▶ Problem details: Please retype exactly the lines from the one containing "middle mcp: (187, 167)" through the end of the records, leaving out the pictures.

....

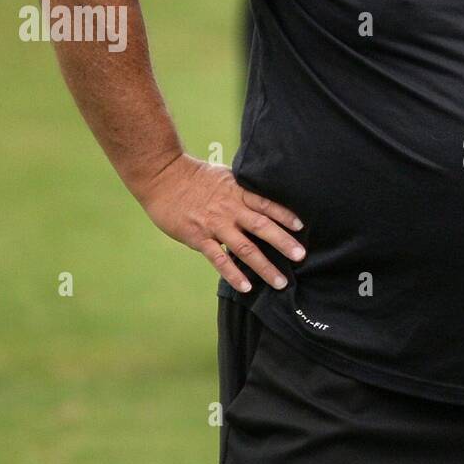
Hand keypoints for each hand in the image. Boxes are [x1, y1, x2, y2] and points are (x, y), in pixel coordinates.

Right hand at [135, 153, 304, 292]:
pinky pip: (219, 259)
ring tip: (280, 282)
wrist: (162, 177)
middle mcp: (230, 210)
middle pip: (262, 228)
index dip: (285, 216)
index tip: (301, 228)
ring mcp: (215, 225)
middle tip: (301, 257)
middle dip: (283, 243)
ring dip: (264, 266)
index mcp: (237, 193)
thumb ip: (241, 188)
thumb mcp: (224, 175)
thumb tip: (259, 194)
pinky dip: (233, 274)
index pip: (267, 205)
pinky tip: (246, 287)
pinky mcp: (198, 238)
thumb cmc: (193, 176)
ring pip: (245, 249)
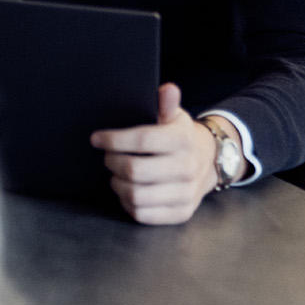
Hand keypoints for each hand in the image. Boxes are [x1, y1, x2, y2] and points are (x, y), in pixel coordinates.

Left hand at [90, 83, 217, 224]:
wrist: (208, 161)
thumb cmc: (180, 137)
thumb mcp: (174, 116)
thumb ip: (167, 104)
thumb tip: (168, 89)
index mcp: (183, 139)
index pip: (141, 140)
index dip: (114, 140)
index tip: (97, 139)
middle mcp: (187, 167)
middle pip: (134, 170)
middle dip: (112, 162)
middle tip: (108, 157)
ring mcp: (186, 193)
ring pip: (136, 195)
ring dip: (117, 184)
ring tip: (116, 174)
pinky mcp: (181, 213)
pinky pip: (143, 214)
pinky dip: (128, 203)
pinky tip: (127, 190)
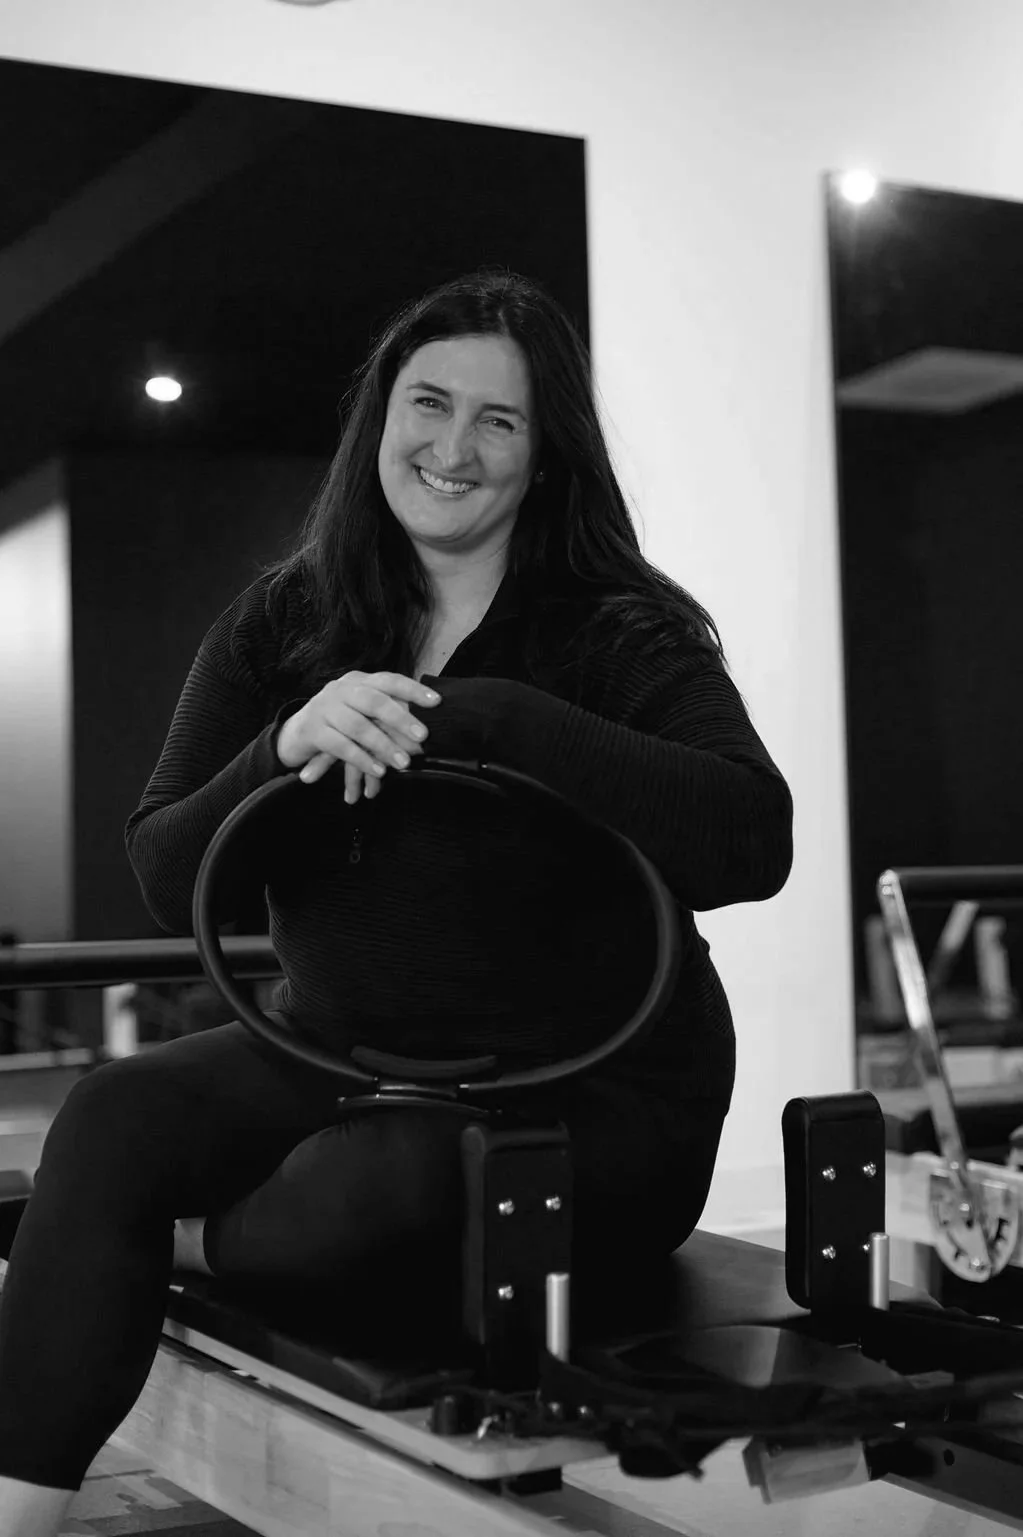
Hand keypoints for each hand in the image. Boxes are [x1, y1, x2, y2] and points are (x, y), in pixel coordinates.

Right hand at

....

▶ Your response:
middle mcp: (187, 167)
middle pip: (134, 170)
middle dip: (112, 162)
middle tip: (108, 157)
ring mcp: (186, 193)
ring pip: (136, 195)
ring dip: (117, 184)
ring tip: (116, 174)
pinky mcp: (181, 213)
pinky pip: (143, 214)
pinky dip: (128, 203)
pinky tip: (127, 190)
Hand keypoints for each hand in the image. Boxes are [x1, y1, x2, y2] and points are (x, y), in pixel coordinates.

Right hand at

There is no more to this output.